There have been numerous attempts by the international community to uphold civilized rules of military engagement, such as the Hague and Geneva conventions. In response to mass slaughter and ethnic cleansing in Rwanda and the former Yugoslavia in the 1990s, two international war crimes tribunals were created. But the track record of these tribunals has been checkered.

The Rwanda rebels, after they took power and stopped the genocide, invaded the neighboring Congo and have been fighting a dirty war of their own for years. Serious war crimes are constantly reported from the Congo, but the international community and the UN's International Criminal Tribunal for Rwanda are looking the other way.

Today the arch war criminal of the Balkans, former Yugoslav leader Slobodan Milosevic, is at last facing justice. Serbia has been cooperating with the tribunal, but many Serbs claim, not without reason, that the International Criminal Tribunal for the former Yugoslavia was created to punish only Serbs.

Of course, not only Serbs have been indicted, but international justice as practiced by the ICTY is still clearly lopsided. Not a single Albanian has been indicted, though terrible crimes were also committed against innocent Serb civilians in Kosovo. Today, some of the Albanian mass murderers are part of the new Kosovo parliament and local administration, closely cooperating with official representatives of the international community in the region. NATO peacekeepers in many cases turned a blind eye or even supported the ethnic cleansing by forming convoys to grant the Serbs one-way passage out of Kosovo.

During the NATO air campaign in the Balkans in 1999, more than 600 civilians were killed. In some instances, like the bombing of the Serb state television center in Belgrade, NATO commanders deliberately attacked civilian targets in brazen and intentional violation of international conventions. Well-respected international human rights organizations have repeatedly called on the chief prosecutor of the ICTY, Carla del Ponte, to indict the NATO military for war crimes, but she has refused, although the crimes are obvious and clearly in the tribunal's jurisdiction.

A situation in which some criminals are punished while others are perceived to be immune is in some respects much worse than no justice at all.

In its present war on terrorism in Afghanistan, the U.S. military has committed a string of much worse crimes than in 1999: deliberately and repeatedly attacking International Red Cross compounds, bombing villages into oblivion together with their populations, severely mistreating prisoners of war, taking part in mass killings of prisoners, and so on.

When presented with facts of flagrant war crimes, U.S. officials have simply shrugged them off without much comment. The U.S. military is above the law and, not surprisingly, others are ready to follow their example.

Today, in Chechnya and Palestine, Russian and Israeli soldiers are constantly committing atrocious war crimes -- slaughtering scores of innocent people, applying the harshest collective punishment to entire nations in the name of fighting terrorism. Some time ago a three-star Russian general told me: "Yes, we are committing war crimes in Chechnya, and so what? War in itself is a crime, and the Geneva Convention is never observed by anyone in real armed conflict."
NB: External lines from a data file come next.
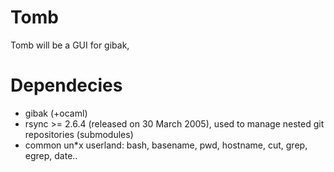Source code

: Tomb
====

Tomb will be a GUI for gibak,




Dependecies
==========
* gibak (+ocaml)
* rsync >= 2.6.4 (released on 30 March 2005), used to manage nested git
  repositories (submodules)
* common un*x userland: bash, basename, pwd, hostname, cut, grep,
  egrep, date..

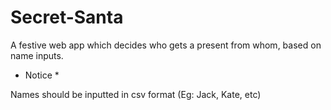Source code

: # Secret-Santa
A festive web app which decides who gets a present from whom, based on name inputs.

* Notice *

Names should be inputted in csv format (Eg: Jack, Kate, etc)
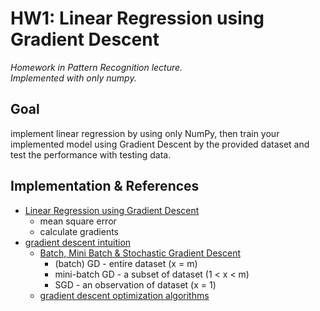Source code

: <h1> HW1: Linear Regression using Gradient Descent </h1>

*Homework in Pattern Recognition lecture.*  
*Implemented with only numpy.*

<h2> Goal </h2>

implement linear regression by using only NumPy, then train your implemented model using Gradient Descent by the provided dataset and test the performance with testing data. 

<h2> Implementation & References </h2>

- [Linear Regression using Gradient Descent](https://towardsdatascience.com/linear-regression-using-gradient-descent-97a6c8700931)
    - mean square error
    - calculate gradients
- [gradient descent intuition](https://www.coursera.org/lecture/machine-learning/gradient-descent-intuition-GFFPB)
    - [Batch, Mini Batch & Stochastic Gradient Descent](https://towardsdatascience.com/batch-mini-batch-stochastic-gradient-descent-7a62ecba642a)
        - (batch) GD - entire dataset (x = m)
        - mini-batch GD - a subset of dataset (1 < x < m)
        - SGD - an observation of dataset (x = 1)
    - [gradient descent optimization algorithms](https://chih-sheng-huang821.medium.com/%E6%A9%9F%E5%99%A8%E5%AD%B8%E7%BF%92-%E5%9F%BA%E7%A4%8E%E6%95%B8%E5%AD%B8-%E4%B8%89-%E6%A2%AF%E5%BA%A6%E6%9C%80%E4%BD%B3%E8%A7%A3%E7%9B%B8%E9%97%9C%E7%AE%97%E6%B3%95-gradient-descent-optimization-algorithms-b61ed1478bd7)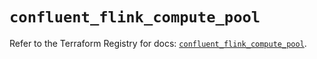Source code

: # `confluent_flink_compute_pool`

Refer to the Terraform Registry for docs: [`confluent_flink_compute_pool`](https://registry.terraform.io/providers/confluentinc/confluent/2.11.0/docs/resources/flink_compute_pool).
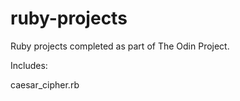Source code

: # ruby-projects

Ruby projects completed as part of The Odin Project.

Includes:

caesar_cipher.rb 
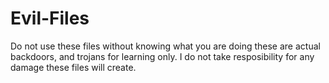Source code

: # Evil-Files
Do not use these files without knowing what you are doing these are actual backdoors, and trojans for learning only.
I do not take resposibility for any damage these files will create.
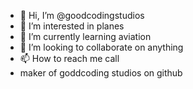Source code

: - 👋 Hi, I’m @goodcodingstudios
- 👀 I’m interested in planes
- 🌱 I’m currently learning aviation
- 💞️ I’m looking to collaborate on anything
- 📫 How to reach me call
- maker of goddcoding studios on github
This week was the 20th anniversary of the Falklands' war between Britain and Argentina. An old-fashioned war, it began and ended without leaving a trail of hatred sufficient to fuel fighting indefinitely. This was a war in which the Hague and Geneva conventions were more or less observed by both sides.

When soldiers maraud in Chechnya or shoot civilians and journalists in Palestine, their crimes inevitably bounce back on them and the countries they represent. The Geneva Convention is not the paperwork of misinformed pacifists. The best way to a clean and fast military victory is civilized, even-handed ethical conduct -- a notion that has apparently been forgotten by the military of the "civilized" world.

Pavel Felgenhauer is an independent defense analyst.